Он еще крепче охватил тело своего друга и с криком стал подниматься по каменной лестнице:
— Тревога! Тревога! Дом сейчас взлетит…
Его товарищи уже бежали по коридорам, вызывая всюду страшную сумятицу.
Отовсюду неслись тревожные возгласы:
— Тревога!.. Тревога!.. Дом сейчас взлетит!
Буффарик вытащил Оторву на улицу — молодой человек оставался неподвижен и безгласен, как труп, руки его оказались ужасно обожжены, борода опалена, ожоги имелись и на лице, под вспухшими веками не было видно глаз. Его трудно было узнать.
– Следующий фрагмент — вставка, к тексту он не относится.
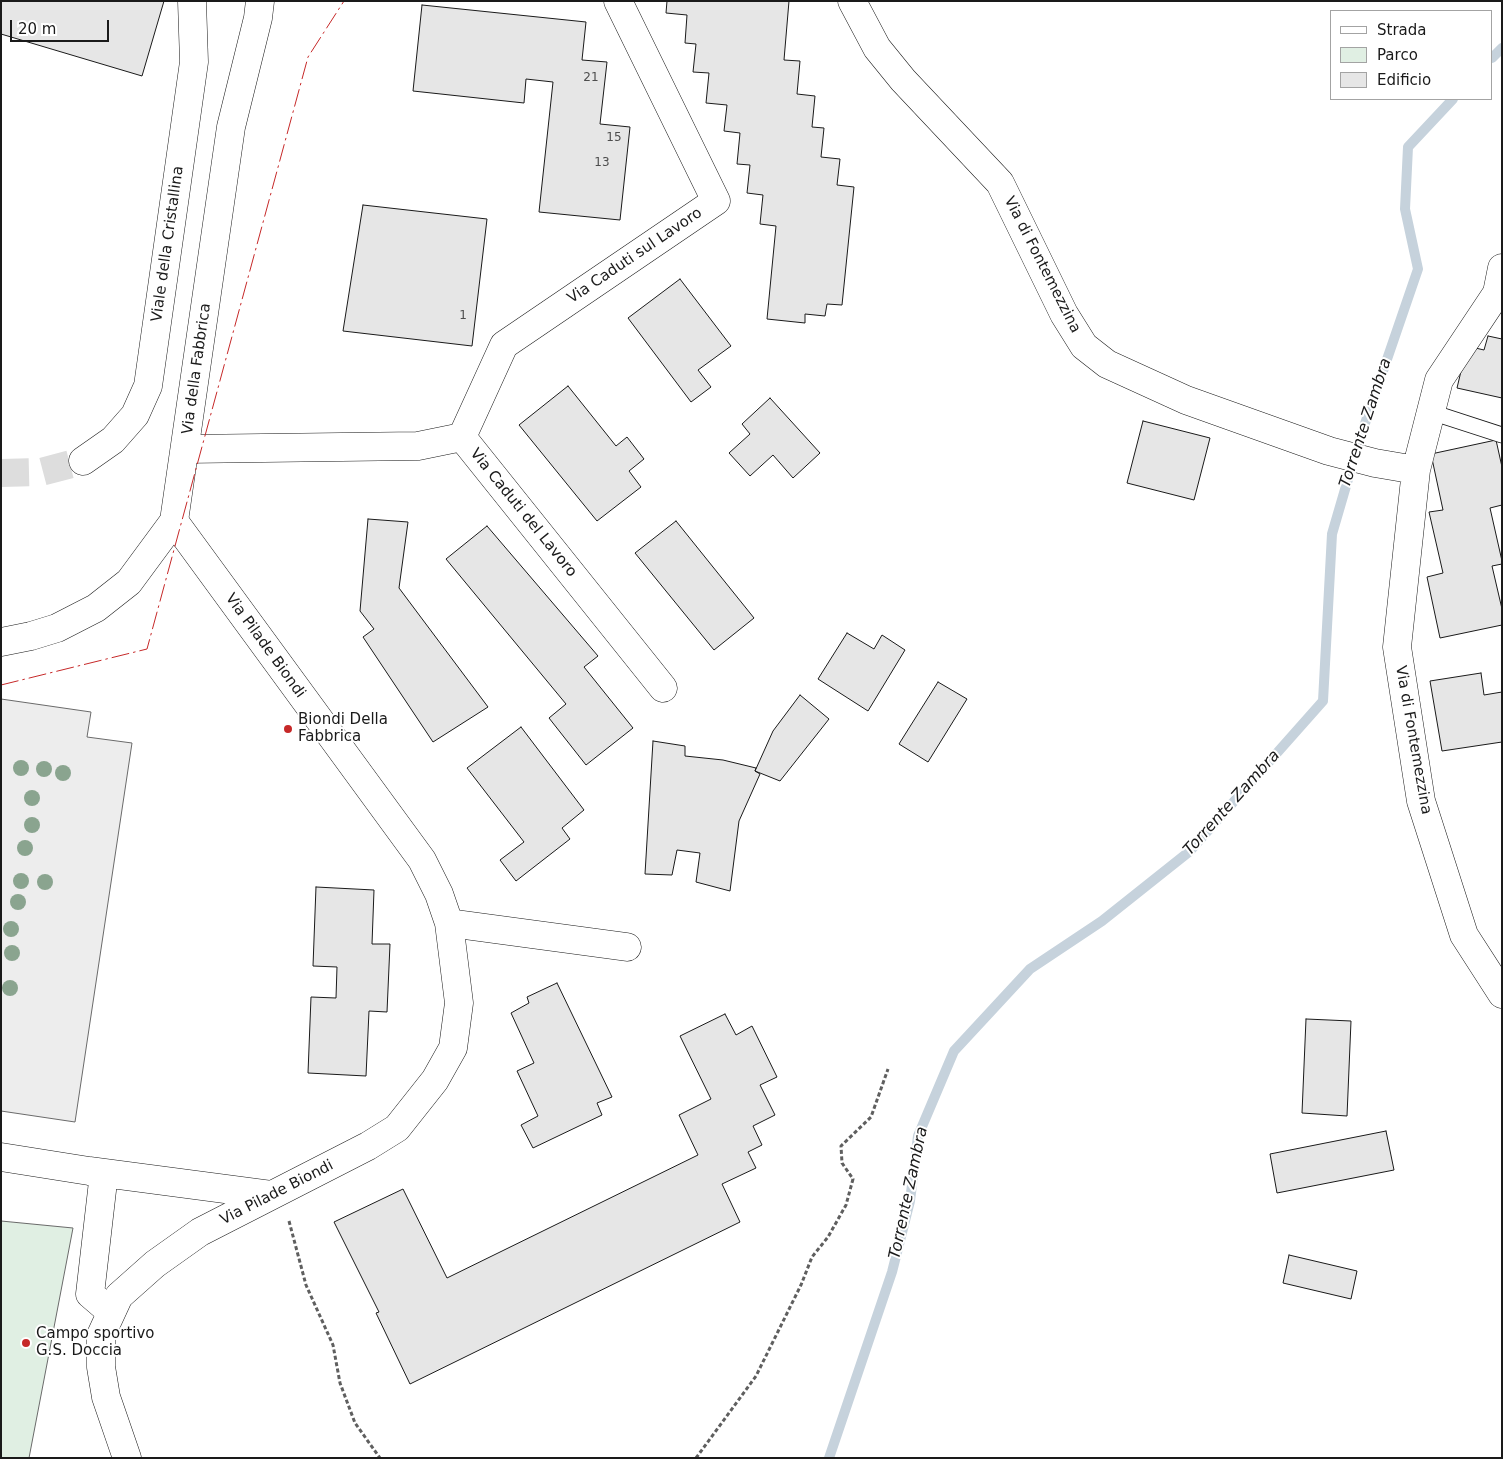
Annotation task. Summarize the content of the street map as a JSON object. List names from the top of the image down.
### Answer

На крики сержанта прибежали, предчувствуя несчастье, мамаша Буффарик и Роза. Увидев Оторву, девушка издала душераздирающий вопль:
— О-о-о, Жан… мой бедный Жан! Вот как нам суждено было встретиться!
— Он спас нас всех!.. Еще раз спас… ценой своей жизни! — сквозь рыдания с трудом произнес старый вояка. — Иди сюда, Роза, дитя мое… Давай положим его туда, под этот платан[127].
— Иду, отец… Иду! Мы спасем его, правда?
Мамаша Буффарик, женщина энергичная и хладнокровная, не теряя времени принесла брезентовое ведро с водой и чистые бинты, чтобы тут же сделать первую перевязку.
Роза поддерживала голову раненого, которого Буффарик нес сквозь толпу убегавших во все стороны солдат.
Тревога распространялась с молниеносной быстротой, вызывая то невыразимое словами смятение, ту панику, которой поддаются порой даже самые закаленные в боях войсковые части.
Полуодетые, многие босиком, зуавы бежали, унося провиант, подхватив свои мешки, путаясь в амуниции[128]. Звякали бидоны, гремели ведра, звенели котелки, кричали люди, фыркали лошади — словом, суматоха поднялась такая, что со стороны это было бы ужасно смешно.